What you should do —
Find the line with "What spans [440,228,473,318]?". Transcribe it and each later line of the data exactly, up to and including the last.

Records to use —
- - - - - - -

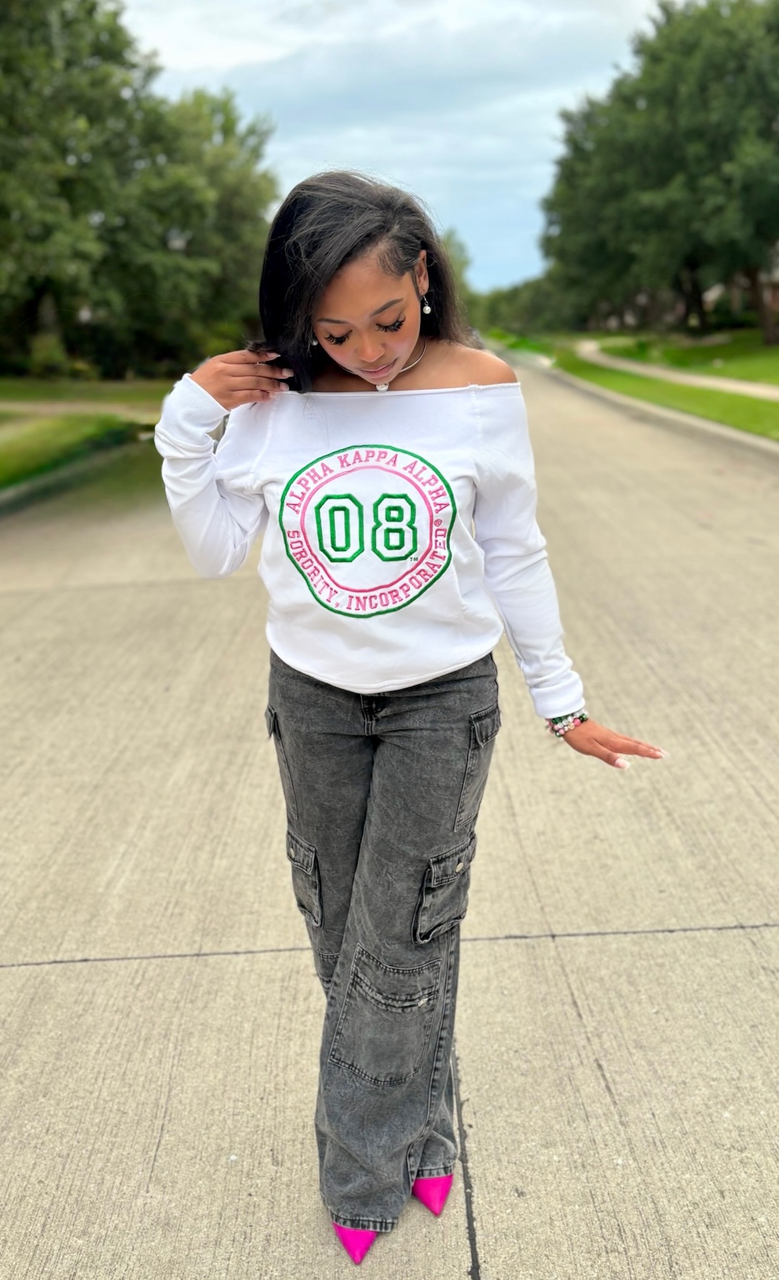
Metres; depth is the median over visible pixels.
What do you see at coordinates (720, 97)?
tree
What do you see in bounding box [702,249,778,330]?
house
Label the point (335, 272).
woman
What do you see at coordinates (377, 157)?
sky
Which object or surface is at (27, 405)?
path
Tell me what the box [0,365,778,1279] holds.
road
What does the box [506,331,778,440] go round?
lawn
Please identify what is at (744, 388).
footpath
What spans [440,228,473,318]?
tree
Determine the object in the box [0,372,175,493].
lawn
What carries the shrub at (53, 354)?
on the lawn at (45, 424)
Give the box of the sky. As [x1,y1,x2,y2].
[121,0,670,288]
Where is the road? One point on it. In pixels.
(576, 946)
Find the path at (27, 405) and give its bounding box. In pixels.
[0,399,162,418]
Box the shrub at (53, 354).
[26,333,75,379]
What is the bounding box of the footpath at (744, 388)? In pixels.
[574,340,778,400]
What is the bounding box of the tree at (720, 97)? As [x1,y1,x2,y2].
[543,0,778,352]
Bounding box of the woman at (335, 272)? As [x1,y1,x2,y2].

- - - - - - -

Answer area —
What spans [440,228,473,318]?
tree
Determine the object in the box [0,372,175,493].
lawn
What carries the shrub at (53, 354)?
on the lawn at (45, 424)
Give the box of the sky. As [x1,y1,x2,y2].
[121,0,670,288]
Where is the road? One point on it. In pixels.
(576, 946)
Find the path at (27, 405) and give its bounding box. In pixels.
[0,399,162,418]
Box the shrub at (53, 354).
[26,333,75,379]
What is the bounding box of the footpath at (744, 388)? In pixels.
[574,340,778,400]
What is the bounding box of the tree at (720, 97)? As [x1,y1,x2,y2].
[543,0,778,352]
Bounding box of the woman at (335, 272)? As [x1,y1,x2,y2].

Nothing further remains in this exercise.